The Hong Kong Human Rights and Democracy Act passed unanimously in the U.S. Senate on Tuesday and passed in the House of Representatives 417-1 on Wednesday.

President Donald Trump is expected to sign the legislation into law.

The bill's passage comes on the heel of clashes between police and protesters at Hong Kong Polytechnic University. Student protesters, including many high schoolers, descended on the campus last week. Police forces surrounded the campus with a tight barrier.

In the ensuing siege, some protesters fended off the police with Molotov cocktails, homemade napalm bombs, bows and arrows and various improvised weapons. With food dwindling and trash accumulating, hundreds of protesters have either escaped or been arrested.

As of Wednesday evening local time, about 50 protesters were still holed up in the campus.

Some sources say that the passing of the Hong Kong Human Rights and Democracy Act by the U.S. Congress this week was spurned by the latest clashes between police and protesters.

Broadly speaking, the bill modifies U.S. foreign policy toward Hong Kong, putting more emphasis on preserving Hong Kong's autonomy from mainland China.

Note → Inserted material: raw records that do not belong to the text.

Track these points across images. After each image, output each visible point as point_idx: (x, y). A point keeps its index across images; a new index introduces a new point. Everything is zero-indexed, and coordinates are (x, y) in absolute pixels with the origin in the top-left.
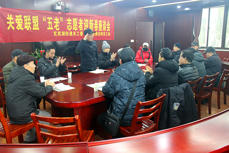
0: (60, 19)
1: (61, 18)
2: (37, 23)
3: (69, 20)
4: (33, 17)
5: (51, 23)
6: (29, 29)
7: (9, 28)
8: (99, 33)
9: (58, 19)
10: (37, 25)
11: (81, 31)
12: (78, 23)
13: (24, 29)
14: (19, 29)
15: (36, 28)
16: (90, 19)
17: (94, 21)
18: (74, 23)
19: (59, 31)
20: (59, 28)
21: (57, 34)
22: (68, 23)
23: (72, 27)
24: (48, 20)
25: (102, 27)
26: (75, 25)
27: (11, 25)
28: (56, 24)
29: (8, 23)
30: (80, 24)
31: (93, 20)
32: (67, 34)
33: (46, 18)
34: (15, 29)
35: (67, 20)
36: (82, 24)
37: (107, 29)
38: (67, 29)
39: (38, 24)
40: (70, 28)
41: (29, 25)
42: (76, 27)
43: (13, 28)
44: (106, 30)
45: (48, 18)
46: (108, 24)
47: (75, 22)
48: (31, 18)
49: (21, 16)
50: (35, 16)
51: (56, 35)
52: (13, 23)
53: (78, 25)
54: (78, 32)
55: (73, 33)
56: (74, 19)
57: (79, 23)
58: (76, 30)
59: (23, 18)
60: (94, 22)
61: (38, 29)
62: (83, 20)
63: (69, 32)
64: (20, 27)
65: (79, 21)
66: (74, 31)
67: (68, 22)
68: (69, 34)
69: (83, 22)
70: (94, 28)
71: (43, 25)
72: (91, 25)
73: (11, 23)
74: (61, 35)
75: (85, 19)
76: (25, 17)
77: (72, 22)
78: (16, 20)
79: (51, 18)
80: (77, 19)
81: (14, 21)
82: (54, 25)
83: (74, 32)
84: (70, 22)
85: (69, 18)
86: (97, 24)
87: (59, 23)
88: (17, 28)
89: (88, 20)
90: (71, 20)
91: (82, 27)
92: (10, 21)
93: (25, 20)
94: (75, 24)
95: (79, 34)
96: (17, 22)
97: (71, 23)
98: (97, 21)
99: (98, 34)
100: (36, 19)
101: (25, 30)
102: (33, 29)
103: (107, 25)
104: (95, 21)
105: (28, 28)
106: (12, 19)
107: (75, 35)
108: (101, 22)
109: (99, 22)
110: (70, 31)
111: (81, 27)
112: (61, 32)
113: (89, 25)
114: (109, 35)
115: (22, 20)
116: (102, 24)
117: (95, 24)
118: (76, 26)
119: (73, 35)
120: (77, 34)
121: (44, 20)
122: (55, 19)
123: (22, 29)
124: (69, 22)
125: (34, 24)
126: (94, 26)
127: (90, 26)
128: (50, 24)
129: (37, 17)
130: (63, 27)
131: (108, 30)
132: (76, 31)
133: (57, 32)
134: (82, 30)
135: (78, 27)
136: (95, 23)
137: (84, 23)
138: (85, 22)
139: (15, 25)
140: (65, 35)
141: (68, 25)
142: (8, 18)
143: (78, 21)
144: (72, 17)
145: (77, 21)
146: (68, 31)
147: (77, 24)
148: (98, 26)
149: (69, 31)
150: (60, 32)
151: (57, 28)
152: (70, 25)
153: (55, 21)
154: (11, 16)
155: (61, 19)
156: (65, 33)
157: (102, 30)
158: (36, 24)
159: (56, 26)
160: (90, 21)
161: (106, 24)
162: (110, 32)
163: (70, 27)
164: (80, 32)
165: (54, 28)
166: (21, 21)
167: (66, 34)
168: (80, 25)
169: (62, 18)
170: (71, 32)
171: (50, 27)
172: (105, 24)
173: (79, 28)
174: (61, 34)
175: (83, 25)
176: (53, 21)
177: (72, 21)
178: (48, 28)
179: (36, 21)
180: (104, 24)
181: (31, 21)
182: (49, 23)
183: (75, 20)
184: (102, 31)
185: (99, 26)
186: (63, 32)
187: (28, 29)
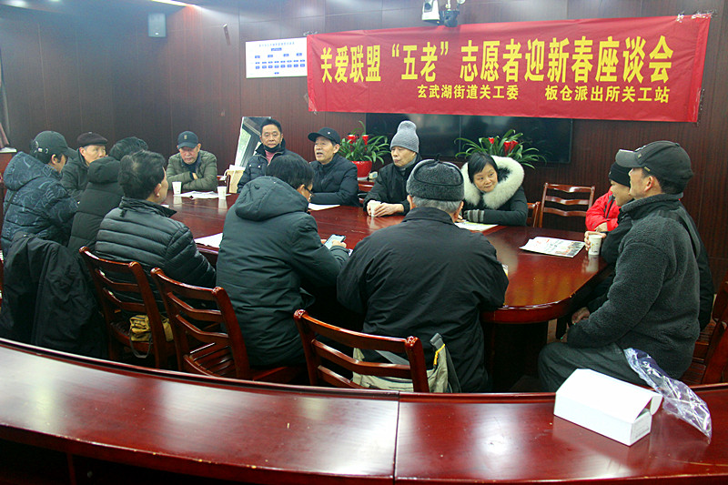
0: (438, 47)
1: (445, 45)
2: (376, 62)
3: (470, 48)
4: (369, 48)
5: (413, 60)
6: (360, 78)
7: (324, 79)
8: (597, 92)
9: (435, 48)
10: (377, 69)
11: (512, 82)
12: (500, 57)
13: (348, 79)
14: (339, 80)
15: (374, 77)
16: (555, 39)
17: (572, 42)
18: (486, 55)
19: (433, 83)
20: (434, 74)
21: (427, 92)
22: (465, 59)
23: (479, 72)
24: (404, 54)
25: (620, 67)
26: (490, 61)
27: (326, 72)
28: (427, 64)
29: (323, 67)
30: (509, 60)
31: (566, 42)
32: (459, 93)
33: (401, 49)
34: (333, 79)
35: (464, 49)
36: (515, 60)
37: (646, 72)
38: (461, 77)
39: (378, 65)
40: (469, 74)
41: (360, 70)
42: (494, 69)
43: (330, 79)
44: (640, 79)
45: (406, 48)
46: (661, 51)
47: (492, 54)
48: (365, 52)
49: (345, 48)
50: (373, 44)
51: (425, 96)
52: (330, 66)
53: (502, 62)
54: (499, 88)
55: (478, 90)
56: (486, 43)
57: (505, 56)
58: (491, 79)
59: (349, 53)
60: (570, 49)
61: (378, 79)
62: (524, 44)
63: (466, 88)
64: (341, 77)
65: (508, 47)
66: (486, 82)
67: (466, 54)
68: (466, 94)
69: (524, 51)
70: (569, 70)
71: (391, 67)
72: (557, 60)
73: (326, 67)
74: (438, 97)
75: (529, 42)
76: (353, 49)
77: (479, 55)
78: (338, 58)
79: (414, 48)
80: (498, 43)
81: (331, 61)
82: (420, 65)
83: (485, 88)
84: (473, 54)
85: (470, 42)
86: (591, 57)
87: (435, 59)
88: (336, 77)
89: (542, 44)
90: (476, 49)
91: (516, 71)
92: (326, 62)
93: (354, 58)
94: (488, 60)
95: (504, 92)
96: (337, 65)
97: (474, 59)
98: (590, 42)
99: (588, 96)
100: (375, 54)
101: (351, 81)
102: (367, 80)
103: (654, 54)
104: (577, 43)
105: (356, 76)
106: (330, 57)
107: (489, 97)
108: (616, 44)
109: (602, 44)
110: (470, 83)
111: (512, 71)
112: (441, 87)
113: (547, 60)
114: (662, 96)
115: (347, 58)
116: (619, 55)
117: (574, 57)
118: (491, 68)
119: (479, 95)
120: (494, 92)
121: (395, 53)
122: (425, 50)
123: (345, 80)
124: (470, 54)
125: (370, 66)
126: (571, 62)
127: (550, 64)
128: (411, 64)
129: (378, 47)
130: (448, 70)
131: (654, 78)
132: (492, 84)
133: (429, 87)
134: (515, 78)
135: (500, 71)
136: (577, 50)
137: (524, 55)
138: (531, 52)
139: (333, 71)
140: (453, 95)
141: (466, 63)
142: (322, 57)
143: (502, 50)
144: (479, 39)
145: (496, 50)
146: (463, 82)
147: (496, 59)
148: (594, 62)
149: (467, 84)
150: (436, 88)
151: (430, 74)
152: (472, 63)
153: (425, 54)
154: (330, 50)
155: (442, 48)
156: (453, 90)
157: (614, 79)
158: (375, 66)
159: (426, 70)
160: (554, 44)
161: (648, 50)
162: (668, 84)
163: (470, 70)
164: (506, 88)
165: (419, 75)
166: (345, 61)
167: (455, 92)
168: (509, 64)
169: (447, 43)
170: (474, 87)
171: (410, 73)
172: (639, 49)
173: (502, 75)
174: (440, 93)
175: (523, 64)
176: (417, 55)
177: (481, 50)
178: (404, 77)
179: (376, 59)
180: (631, 51)
181: (364, 60)
182: (409, 60)
183: (491, 46)
184: (613, 84)
185: (600, 63)
186: (446, 88)
187: (356, 80)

Included in the bill is language about making sure the Hong Kong goverment supports "the rights of nonviolent protesters."

Representative Chris Smith, R-N.J., articulated from the House floor, "With the passage of the Hong Kong Human Rights Act, the United States Congress is making it clear that beating, torturing and jailing democracy activists is absolutely wrong."

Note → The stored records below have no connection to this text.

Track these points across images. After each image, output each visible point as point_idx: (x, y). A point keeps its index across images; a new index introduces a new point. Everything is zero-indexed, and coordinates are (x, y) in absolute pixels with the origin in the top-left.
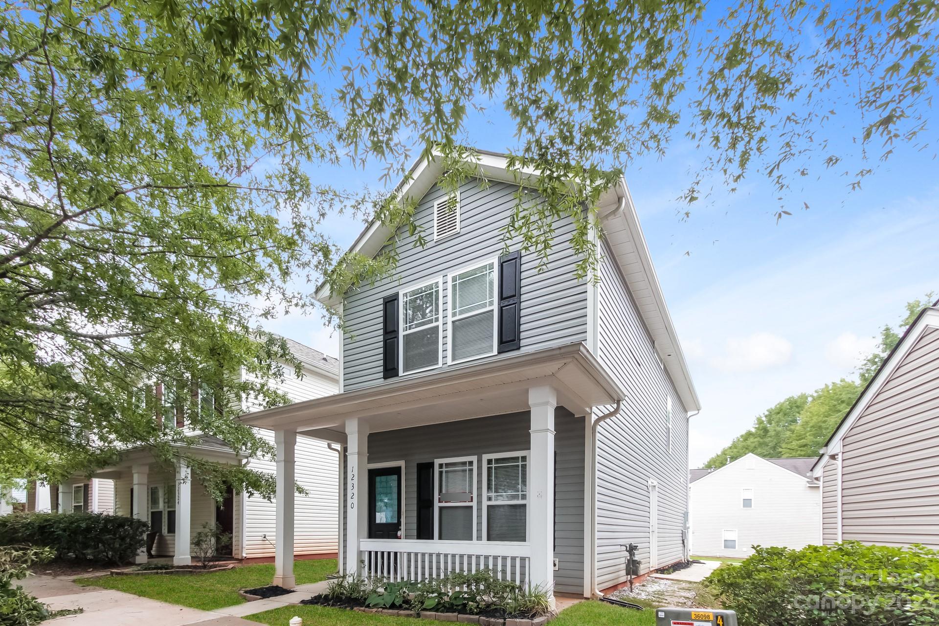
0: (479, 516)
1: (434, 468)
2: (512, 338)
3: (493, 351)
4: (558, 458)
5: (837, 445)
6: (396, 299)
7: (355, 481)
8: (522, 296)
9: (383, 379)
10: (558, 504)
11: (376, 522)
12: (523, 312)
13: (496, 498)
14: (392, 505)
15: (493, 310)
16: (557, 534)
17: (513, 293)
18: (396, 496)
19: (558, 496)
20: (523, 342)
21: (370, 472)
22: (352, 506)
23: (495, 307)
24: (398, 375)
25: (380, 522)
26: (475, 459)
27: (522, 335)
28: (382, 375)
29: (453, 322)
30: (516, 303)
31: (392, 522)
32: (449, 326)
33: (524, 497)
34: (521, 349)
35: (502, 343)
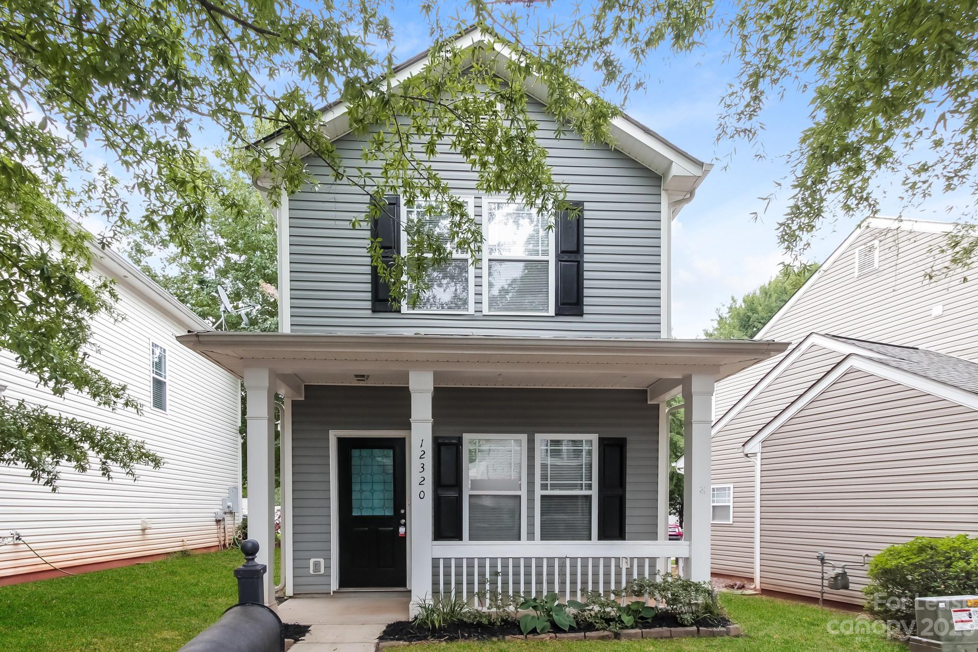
0: (531, 508)
1: (462, 445)
2: (574, 301)
3: (547, 311)
4: (629, 446)
5: (755, 446)
6: (395, 204)
7: (429, 461)
8: (585, 256)
9: (370, 312)
10: (628, 496)
11: (354, 514)
12: (586, 275)
13: (554, 487)
14: (382, 491)
15: (548, 261)
16: (628, 529)
17: (575, 249)
18: (390, 478)
19: (629, 488)
20: (586, 309)
21: (341, 441)
22: (422, 496)
23: (552, 258)
24: (399, 311)
25: (359, 514)
26: (524, 437)
27: (586, 301)
28: (369, 304)
29: (490, 260)
30: (578, 262)
31: (382, 514)
32: (485, 264)
33: (589, 487)
34: (584, 316)
35: (561, 304)
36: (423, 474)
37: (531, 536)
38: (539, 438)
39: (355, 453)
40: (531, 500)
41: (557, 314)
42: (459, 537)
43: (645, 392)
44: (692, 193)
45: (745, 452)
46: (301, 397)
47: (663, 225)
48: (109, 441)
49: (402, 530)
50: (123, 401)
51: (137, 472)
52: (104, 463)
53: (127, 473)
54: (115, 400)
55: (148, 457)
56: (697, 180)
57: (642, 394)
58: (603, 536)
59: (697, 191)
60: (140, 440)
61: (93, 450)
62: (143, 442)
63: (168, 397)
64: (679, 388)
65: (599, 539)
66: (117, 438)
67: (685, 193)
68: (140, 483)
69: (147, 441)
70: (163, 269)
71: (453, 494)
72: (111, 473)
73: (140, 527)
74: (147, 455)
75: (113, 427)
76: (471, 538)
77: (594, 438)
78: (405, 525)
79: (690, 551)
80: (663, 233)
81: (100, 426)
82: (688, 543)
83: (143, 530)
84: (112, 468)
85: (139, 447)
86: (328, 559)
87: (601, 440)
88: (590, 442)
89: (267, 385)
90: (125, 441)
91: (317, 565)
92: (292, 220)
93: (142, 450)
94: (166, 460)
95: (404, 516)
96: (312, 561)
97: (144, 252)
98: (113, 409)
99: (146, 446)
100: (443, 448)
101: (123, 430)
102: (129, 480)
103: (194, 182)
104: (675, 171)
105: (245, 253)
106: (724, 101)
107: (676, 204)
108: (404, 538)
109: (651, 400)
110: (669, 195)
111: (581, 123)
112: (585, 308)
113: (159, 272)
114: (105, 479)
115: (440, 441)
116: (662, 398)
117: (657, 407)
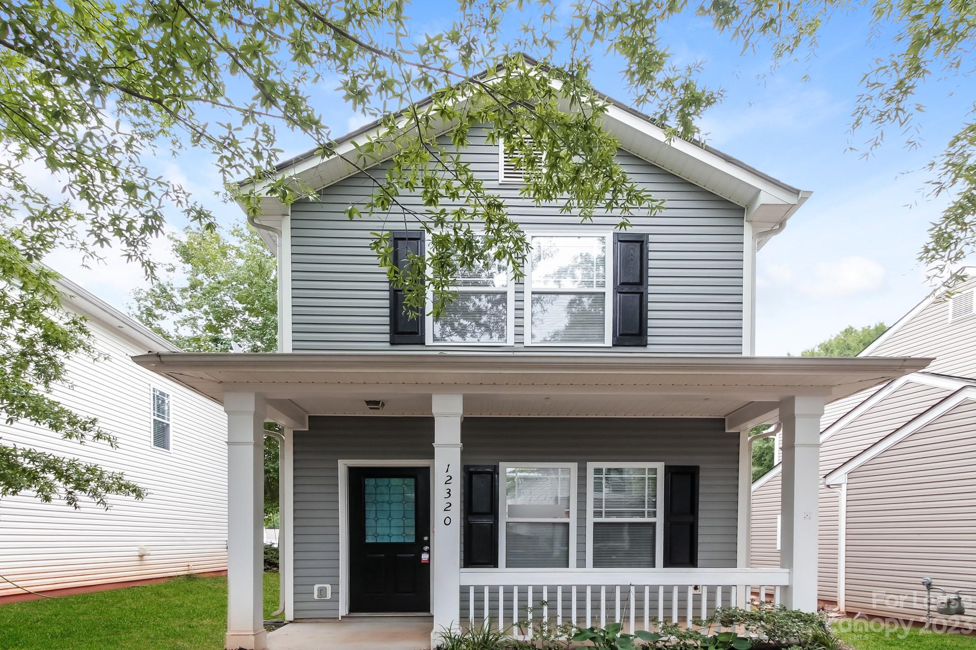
1: (498, 474)
2: (636, 331)
3: (603, 341)
4: (702, 474)
5: (840, 477)
6: (419, 239)
7: (456, 486)
8: (649, 287)
9: (388, 344)
10: (701, 523)
11: (367, 541)
12: (651, 306)
13: (609, 514)
14: (402, 519)
15: (604, 293)
16: (701, 556)
17: (638, 280)
18: (411, 507)
19: (701, 515)
20: (650, 340)
21: (352, 471)
22: (447, 522)
23: (609, 290)
24: (423, 344)
25: (374, 541)
26: (573, 466)
27: (650, 331)
28: (387, 337)
29: (533, 293)
30: (642, 293)
31: (401, 540)
32: (528, 297)
33: (654, 514)
34: (648, 346)
35: (620, 335)
36: (449, 500)
37: (581, 563)
38: (591, 466)
39: (370, 482)
40: (581, 527)
41: (614, 345)
42: (494, 563)
43: (723, 420)
44: (782, 224)
45: (827, 484)
46: (304, 426)
47: (747, 256)
48: (77, 472)
49: (425, 557)
50: (93, 433)
51: (109, 501)
52: (70, 493)
53: (98, 503)
54: (83, 432)
55: (128, 488)
56: (791, 208)
57: (719, 423)
58: (670, 562)
59: (788, 222)
60: (117, 471)
61: (60, 480)
62: (122, 474)
63: (171, 438)
64: (776, 412)
65: (665, 566)
66: (88, 469)
67: (772, 225)
68: (113, 512)
69: (126, 472)
70: (176, 331)
71: (486, 521)
72: (77, 503)
73: (137, 553)
74: (127, 486)
75: (82, 459)
76: (509, 565)
77: (660, 466)
78: (428, 552)
79: (791, 579)
80: (746, 265)
81: (68, 457)
82: (787, 570)
83: (141, 556)
84: (80, 498)
85: (117, 479)
86: (335, 585)
87: (668, 469)
88: (654, 471)
89: (253, 409)
90: (99, 472)
91: (322, 591)
92: (294, 256)
93: (122, 482)
94: (149, 491)
95: (428, 543)
96: (316, 587)
97: (156, 317)
98: (81, 442)
99: (125, 478)
100: (475, 477)
101: (95, 462)
102: (101, 509)
103: (146, 188)
104: (763, 199)
105: (261, 314)
106: (866, 80)
107: (762, 236)
108: (427, 565)
109: (730, 428)
110: (754, 227)
111: (665, 111)
112: (649, 338)
113: (172, 334)
114: (72, 508)
115: (472, 470)
116: (742, 426)
117: (737, 436)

"We stand in solidarity with the people of Hong Kong," Smith added.

The bill requires the U.S. president to propose a strategy to Congress for protecting U.S. citizens arrested in Hong Kong from being shipped to mainland China for trial. It also requires the president to produce a list of government officials of Hong Kong and China responsible for human rights violations in connection to the protests.

Furthermore, the legislation states that politically motivated arrests cannot block Hong Kong students from obtaining green cards for the United States.

The United States Congress is making it clear that beating, torturing and jailing democracy activists is absolutely wrong.

On the Senate floor, Sen. Marco Rubio (R-FL.) reported, "So far, over 5,000 people have been arrested in Hong Kong. The youngest was 12 years of age; the oldest, 82."

That 12-year-old boy was arrested on his way to school the morning after he allegedly spray-painted slogans onto a police station and a subway station.

Rubio said of Beijing's response to the Hong Kong demonstrations, "This effort by China to exert control and remove autonomy continues unabated."

Hong Kong's government has voiced concern that Trump signing the bill into law "would send the wrong signal to violent protesters, which doesn't help in cooling the situation."

China's foreign ministry has decried the bill as well. A spokeperson said during a briefing on Thursday, "If the U.S. insists on going down this wrong path, China will take strong countermeasures."